Malgorzata Urban,locataire
Chez Mandy Petit, la facture énergétique pèse également lourd. "Pour le chauffage et l'électricité, j'en ai tous les mois pour environ 200 euros" explique-t-elle. "Et tout ça sans effet, puisque même si je chauffe, je ne ressens rien et cela n'arrête pas les moisissures".
Des conséquences sur la santé
Plus grave, cette situation de précarité énergétique aurait aussi des impacts sur la santé des locataires. Selon Mandy Petit, un de ses enfants aurait développé de l'asthme, qui l'aurait même contraint à être hospitalisé pendant une semaine, alors qu'un autre tousse régulièrement. Malgorzata Urban, elle aussi, a été touché par des problèmes de toux et d'articulation à cause de l'humidité.
Selon le ministère de la Santé, les taches d'humidité, d'apparence inoffensive, sur nos murs et nos planchers peuvent libérer des spores très nocives pour les poumons. Non traitée, la moisissure est potentiellement responsable d'allergies, de maladies respiratoires, d'infections pulmonaires, d'asthme et de toux.
Un dispositif d'aide aux personnes touchées par la précarité énergétique
Comment s'en sortir alors ? Selon les deux femmes, des travaux extérieurs ont été réalisés, sans parvenir à résoudre totalement leur inconfort. Elles espèrent l'intervention d'un expert pour une isolation extérieure. Concernant les problèmes d'infiltration de Mandy Petit, le bailleur, prévenu, n'arrive pas à localiser l'origine des fuites d'eau. Et ses assurances "ne couvrent rien".
Pour limiter les dégâts, certaines collectivités mettent en place des actions concrètes pour lutter contre ce triste constat. À Besançon, c'est le rôle du Service local d’intervention pour la maîtrise de l’énergie (SLIME). "Notre mission c'est premièrement de repérer les messages, gagner leur confiance puis faire un diagnostic pour les accompagner en proposant des solutions concrètes" explique Mireia Matencio, coordinatrice du SLIME. "On fait des aides financières, de petites interventions sur les équipements et le bâti pour améliorer le quotidien. Mais le mieux reste la rénovation énergétique complète du logement".

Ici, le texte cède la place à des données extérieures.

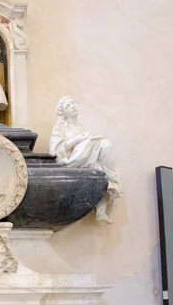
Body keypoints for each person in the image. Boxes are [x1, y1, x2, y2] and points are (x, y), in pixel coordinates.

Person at [49, 96, 121, 224]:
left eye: (72, 103)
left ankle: (106, 195)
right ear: (63, 112)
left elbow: (86, 144)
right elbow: (56, 150)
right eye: (68, 106)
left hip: (86, 158)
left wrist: (88, 139)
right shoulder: (59, 128)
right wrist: (79, 140)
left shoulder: (80, 127)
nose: (72, 106)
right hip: (73, 160)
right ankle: (112, 182)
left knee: (104, 148)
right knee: (103, 144)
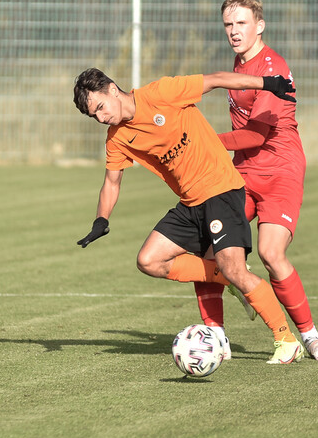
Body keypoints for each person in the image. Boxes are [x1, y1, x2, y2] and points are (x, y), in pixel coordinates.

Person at [74, 67, 305, 364]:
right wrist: (101, 220)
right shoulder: (117, 138)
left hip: (222, 189)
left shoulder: (162, 94)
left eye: (101, 108)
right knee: (149, 260)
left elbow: (217, 80)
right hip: (190, 202)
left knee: (235, 268)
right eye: (94, 116)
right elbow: (111, 182)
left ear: (112, 90)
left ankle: (287, 339)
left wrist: (267, 83)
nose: (101, 117)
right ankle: (228, 279)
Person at [193, 0, 318, 362]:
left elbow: (255, 136)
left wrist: (204, 140)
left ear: (260, 26)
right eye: (228, 24)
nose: (233, 31)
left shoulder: (272, 67)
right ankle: (215, 336)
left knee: (271, 253)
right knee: (209, 245)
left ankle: (310, 337)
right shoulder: (239, 64)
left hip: (280, 169)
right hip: (242, 171)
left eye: (241, 23)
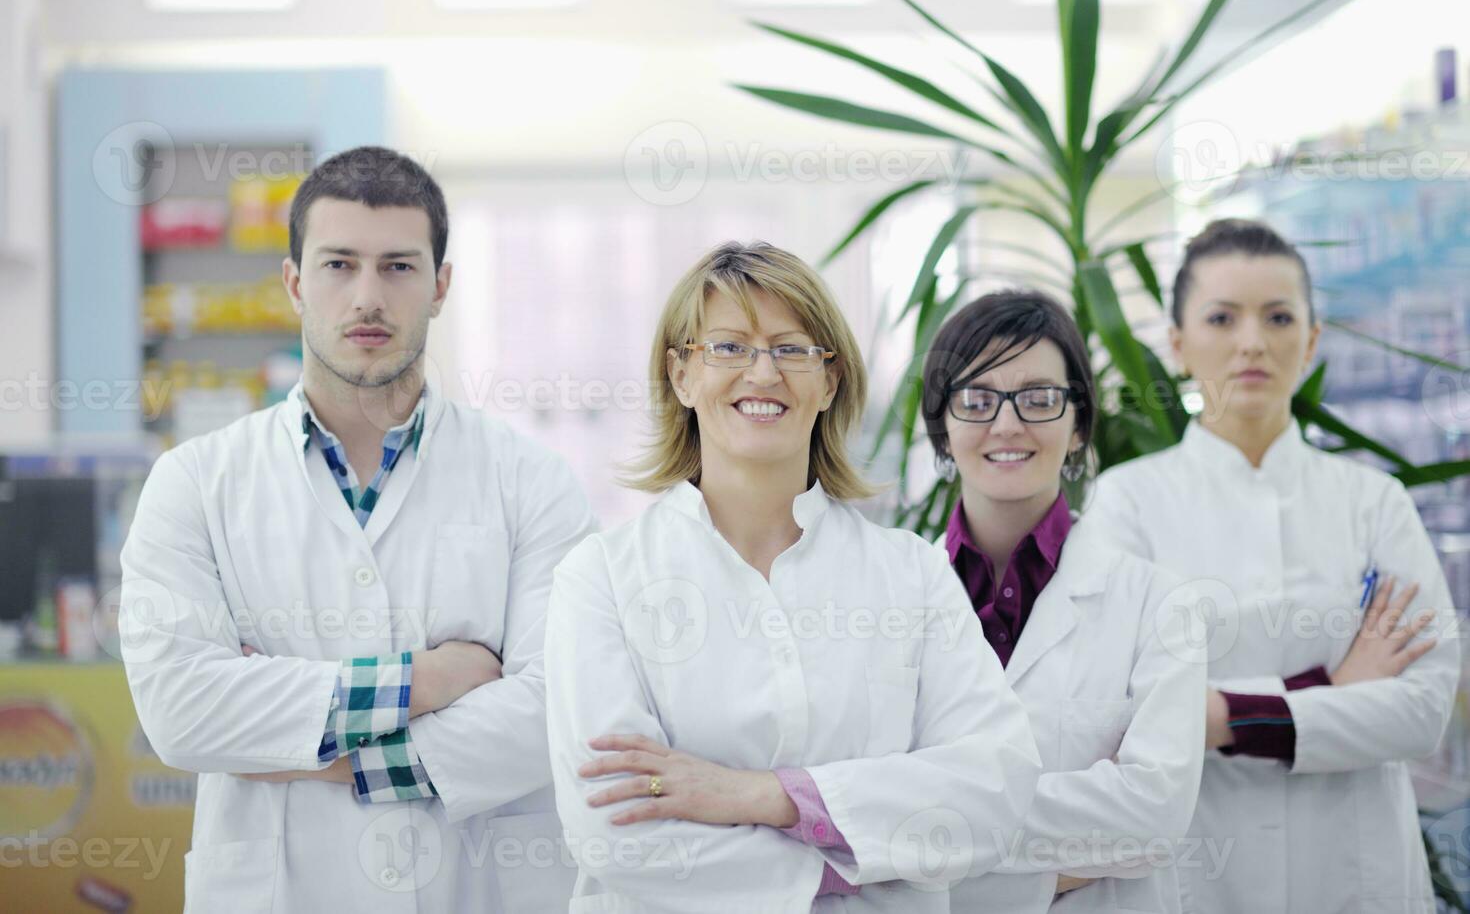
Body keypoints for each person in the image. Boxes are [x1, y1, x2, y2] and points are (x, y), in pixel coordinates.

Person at [119, 146, 596, 912]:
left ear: (441, 286)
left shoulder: (531, 481)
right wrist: (435, 679)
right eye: (339, 265)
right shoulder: (195, 483)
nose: (368, 297)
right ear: (294, 283)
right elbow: (182, 709)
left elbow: (555, 711)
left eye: (399, 267)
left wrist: (315, 755)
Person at [544, 241, 1041, 912]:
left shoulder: (910, 574)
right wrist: (866, 859)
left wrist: (762, 796)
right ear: (681, 376)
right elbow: (615, 831)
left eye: (792, 348)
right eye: (727, 347)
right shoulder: (600, 577)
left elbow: (996, 786)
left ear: (829, 381)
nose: (762, 372)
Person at [1071, 218, 1461, 913]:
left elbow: (1421, 710)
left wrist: (1218, 712)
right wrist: (1333, 685)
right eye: (1222, 318)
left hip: (1356, 873)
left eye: (1278, 317)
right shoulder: (1127, 503)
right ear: (1180, 345)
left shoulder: (1374, 503)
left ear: (1311, 341)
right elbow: (1118, 713)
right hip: (1198, 878)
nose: (1252, 341)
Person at [919, 290, 1205, 913]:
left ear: (1078, 428)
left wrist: (936, 825)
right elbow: (859, 796)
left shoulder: (1160, 606)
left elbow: (1153, 814)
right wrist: (1058, 862)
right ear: (943, 429)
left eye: (1040, 399)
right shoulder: (890, 596)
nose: (1007, 424)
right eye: (976, 399)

Au niveau du Grand Besançon, nous avons suivi plus de 1 000 personnes sur les 10 dernieres années. Mais on sait que beaucoup de foyers dans le besoin échappent à nos radars.
Mireia Matencio,coordinatrice du SLIME
Les passoires thermiques sont en effet nombreuses en Bourgogne-Franche-Comté, championne peu reluisante des régions les plus touchées par la précarité énergétique. Sur notre territoire, une étude de l'Observatoire national de la précarité énergétique (ONPE) estimait qu'en 2018, 25,5 % des logements de BFC étaient devenus des passoires thermiques, soit 240 000 ménages.
On l'explique par plusieurs critères : les températures froides de la région, la faible urbanisation favorisant de grandes maisons individuelles et le bâti ancien, construit avant l'élaboration des normes énergétiques. Et cette situation ne devrait pas aller en s'améliorant. En effet, le gouvernement travaille sur le report de l'interdiction de la location des logements classés G, (les plus énergivores), qui devait être effective dès le 1er janvier 2025.